** RECORDS PROVIDED follows **

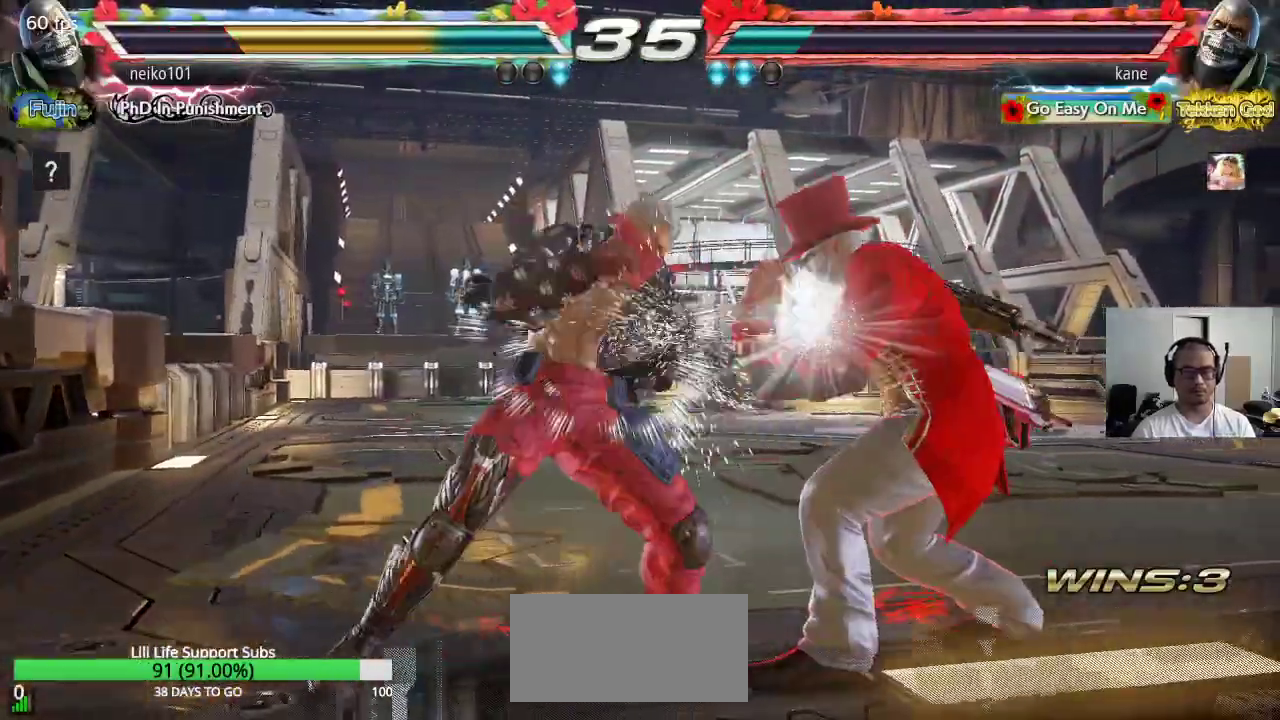
{"buttons": [], "left_stick": "center", "events": [[183, "left_stick", "center"]]}
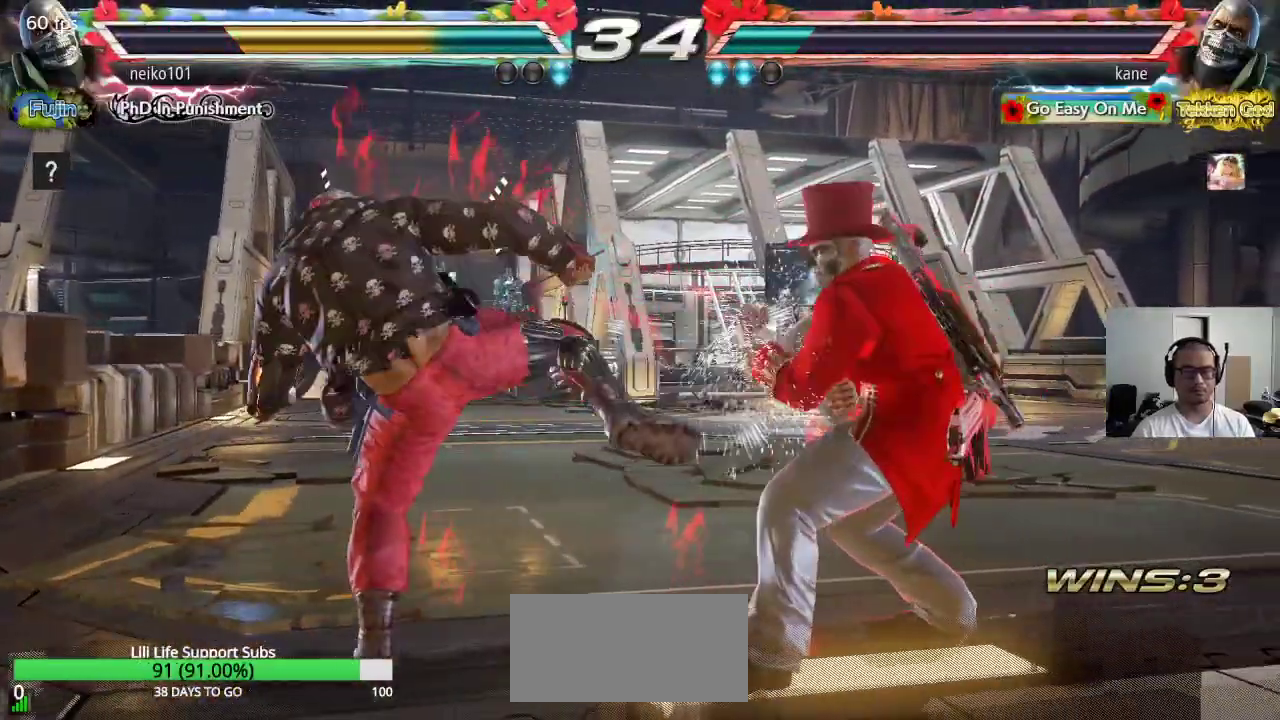
{"buttons": [], "left_stick": "center", "events": [[33, "TRIANGLE", "down"], [83, "TRIANGLE", "up"], [117, "CROSS", "down"], [317, "CROSS", "up"]]}
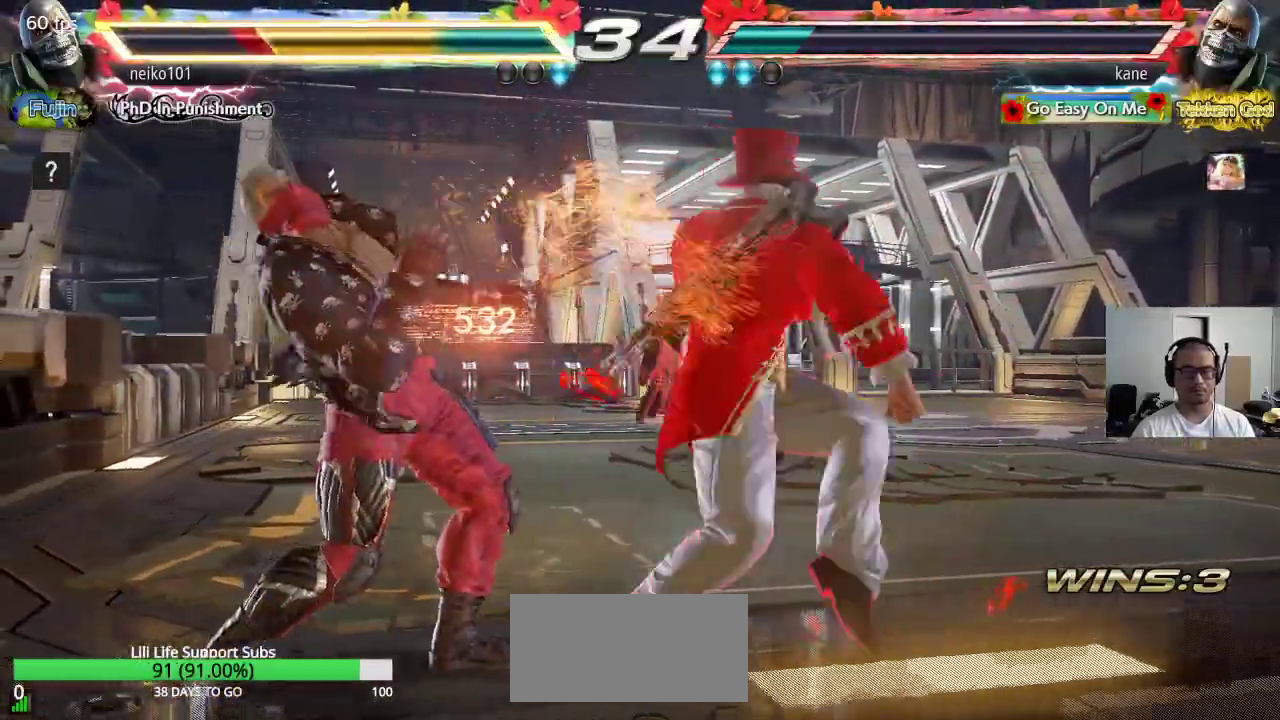
{"buttons": [], "left_stick": "up", "events": [[400, "left_stick", "up"]]}
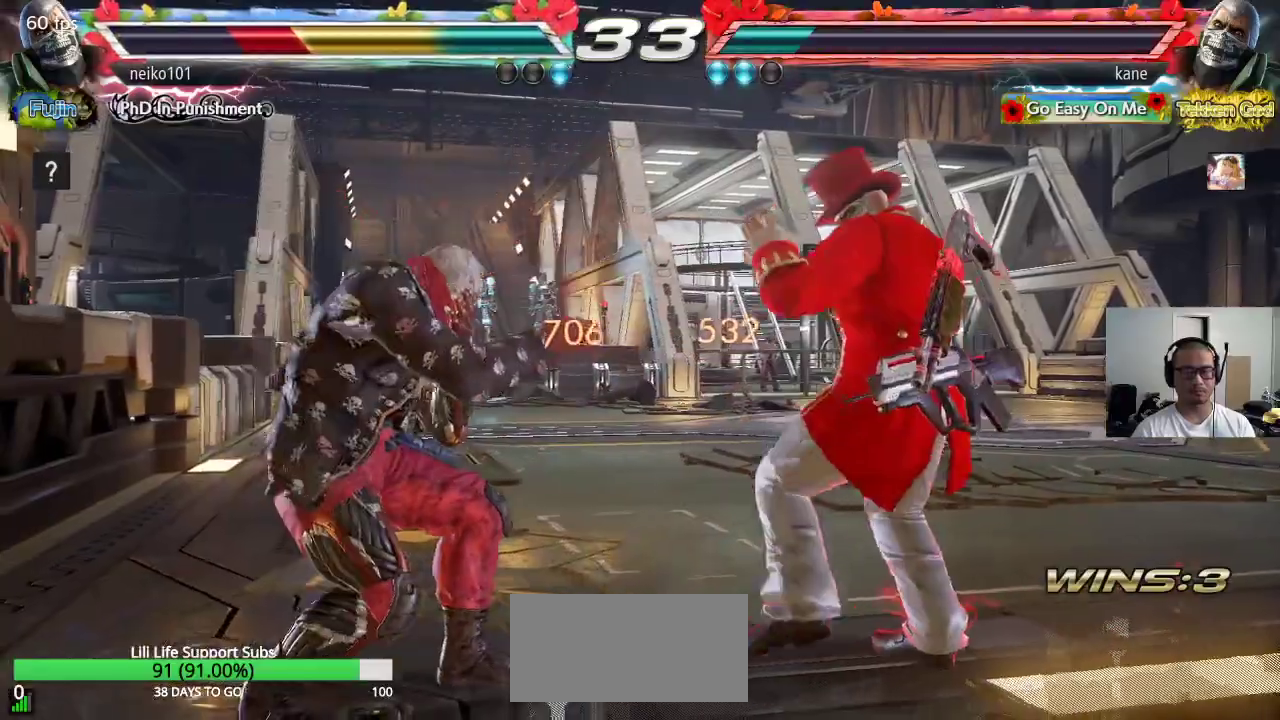
{"buttons": [], "left_stick": "right", "events": [[17, "left_stick", "center"], [250, "left_stick", "right"], [300, "SQUARE", "down"], [450, "SQUARE", "up"]]}
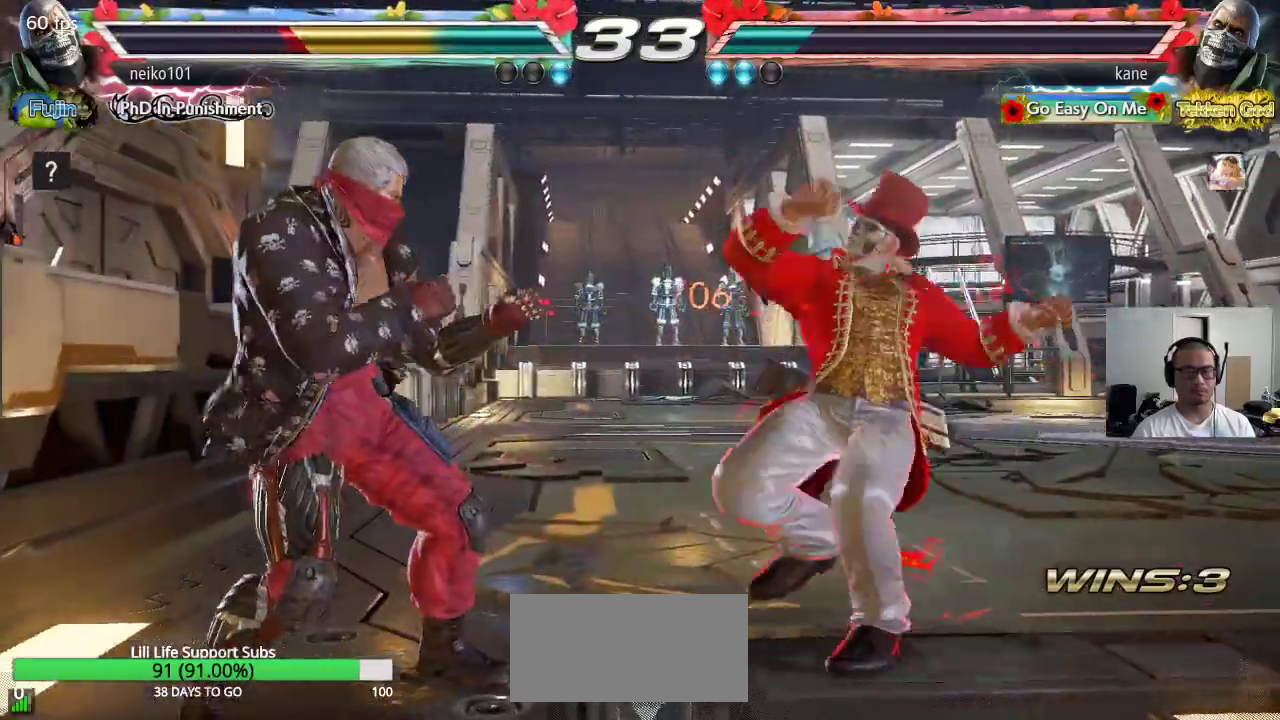
{"buttons": [], "left_stick": "center", "events": [[150, "left_stick", "center"]]}
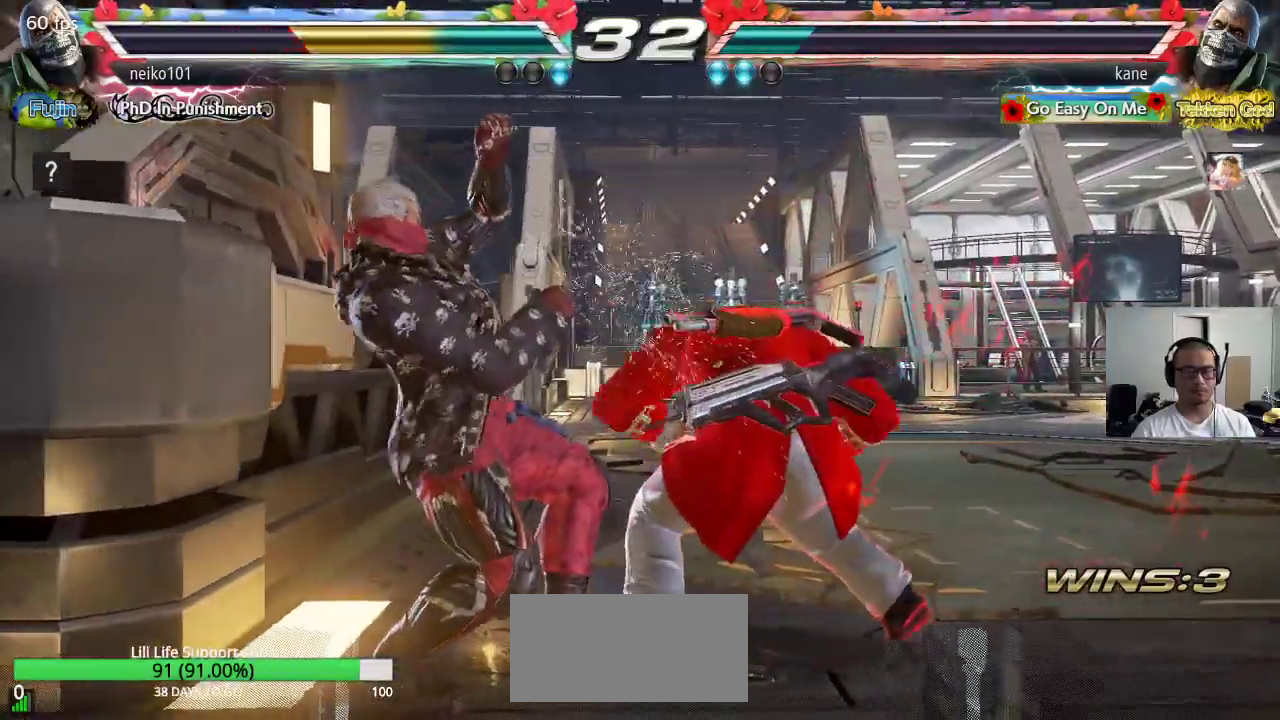
{"buttons": [], "left_stick": "center", "events": [[200, "SQUARE", "down"], [317, "SQUARE", "up"]]}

** End of RECORDS PROVIDED **

◆ TRY IT
Across all the lines above, repeat the wording exactly and omit the pictures.

◆ SOLUTION BELOW
{"buttons": [], "left_stick": "center", "events": [[183, "left_stick", "center"]]}
{"buttons": [], "left_stick": "center", "events": [[33, "TRIANGLE", "down"], [83, "TRIANGLE", "up"], [117, "CROSS", "down"], [317, "CROSS", "up"]]}
{"buttons": [], "left_stick": "up", "events": [[400, "left_stick", "up"]]}
{"buttons": [], "left_stick": "right", "events": [[17, "left_stick", "center"], [250, "left_stick", "right"], [300, "SQUARE", "down"], [450, "SQUARE", "up"]]}
{"buttons": [], "left_stick": "center", "events": [[150, "left_stick", "center"]]}
{"buttons": [], "left_stick": "center", "events": [[200, "SQUARE", "down"], [317, "SQUARE", "up"]]}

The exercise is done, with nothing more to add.